Update the passage on quantum threats to cryptography by rewriting everything from "The quantum attack" down to "Key Distribution (QKD)." with "quantum-safe" changed to "post-quantum".

> _Passage for review_
--- --- ---
On one hand, quantum technologies can enhance the telecommunications/ICT infrastructure, applications and services. Like any other communication systems and networks, such kind of solutions need to be secured, e.g. quantum enhanced networks.
On the other hand, the impact of some properties that quantum computers can exhibit due to their nature can lead to significant threats.
Indeed, the current cryptography security relies on computationally difficult problems: a discrete logarithmic problem and an integer-factorization problem. They are considered to be difficult to solve in a reasonable time, given the current architectures of current computers available today and in the medium term. Yet, public key cryptography using asymmetric keys is a cornerstone of authentication over public networks. As, by their nature, quantum computers can solve integer-factoring and discrete-logarithm problems in a reasonably fast time compared to current computers. They are, by ripple effect, able to break the foundations on which public key cryptography is currently built on, threatening an existential corner stone of todays' cyber life and digitalization. Such attack, that breaks current cryptography using an emerging quantum computer, is known as quantum attack.
The quantum attack threats can be addressed by different quantum-safe solutions.
One quantum-safe solution is to leverage the quantum physics and information, known as Quantum Key Distribution (QKD).
QKD enables two parties to produce a shared random secret key known only to them which can be used to encrypt and decrypt messages using conventional cryptographic algorithms. The security of QKD is derived from quantum physics, and does not rely on computational power assumptions, for which reason it makes QKD resist to quantum attacks (but exposed to implementation attacks). QKD had two limits that create network topological and integration issues: a) it is point-to-point (p-t-p) and can only be applied to two parties, A and B; and b) it has distance limitations on its communication channel, i.e. quantum channel. To overcome these two limitations, the concept of QKD networks has been introduced in the industry consisting of (1) an ensemble of nodes that are linked together through QKD systems working in p-t-p, and (2) a management system that is shared between and embedded in each of the QKD nodes. The purpose of this management system is to distribute secret keys between two or more nodes within the same QKD network that might not be directly linked. Currently, commercial QKD systems are stable and mature enough to start planning for large scale QKD networks. There are several initiatives by companies/institutions to develop QKD networks, while standards are under development for QKD systems and QKD networks. Additionally, random numbers are a fundamental key element in engineering with important applications in cryptography. The inherent randomness, thought to be at the core of quantum mechanics, makes quantum systems a good source of entropy. Quantum Random Number Generation (QRNG) is one of the most mature quantum technologies with many alternative generation methods, ranging from small form factor chips to extraction from quantum computers. In the context of telecommunication/ICTs, QRNG is a part of QKD systems and QKD networks.
--- --- ---
> _Given material_
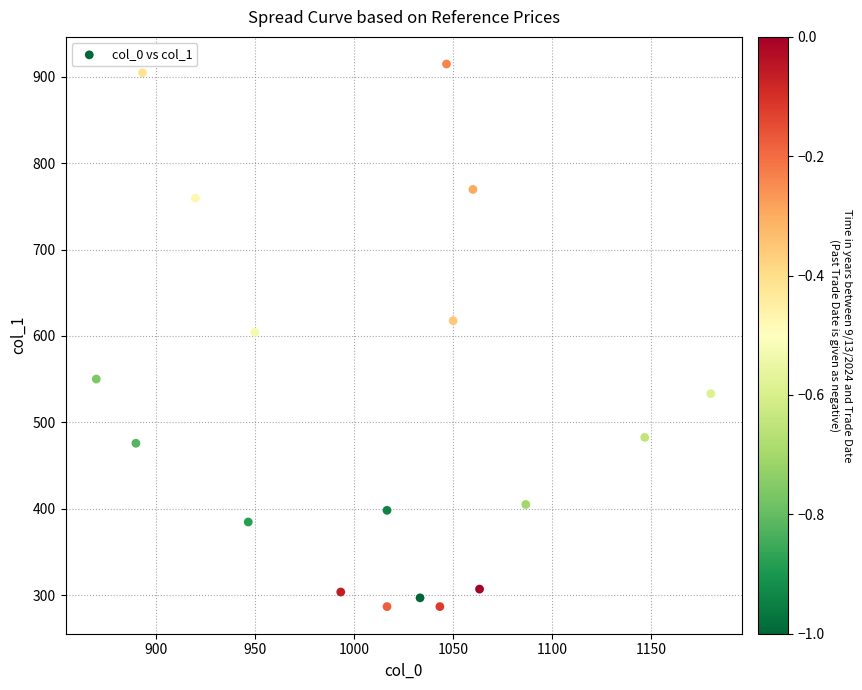

How many points are shown in the scatter plot?

18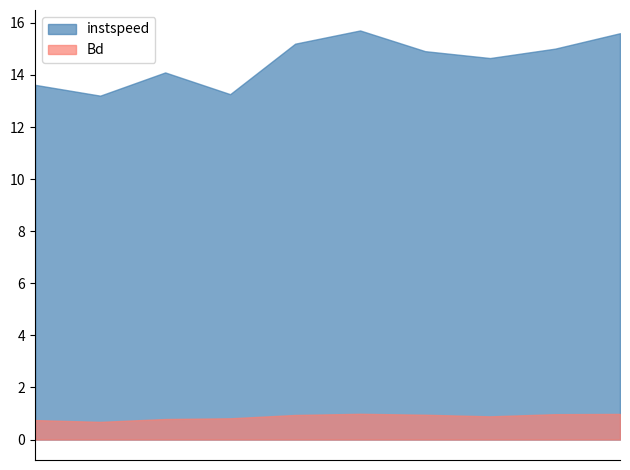

Which series has the largest total across all categories?

instspeed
--- --- ---
> _Solution for this exercise_
The quantum attack threats can be addressed by different post-quantum solutions.
One post-quantum solution is to leverage the quantum physics and information, known as Quantum Key Distribution (QKD).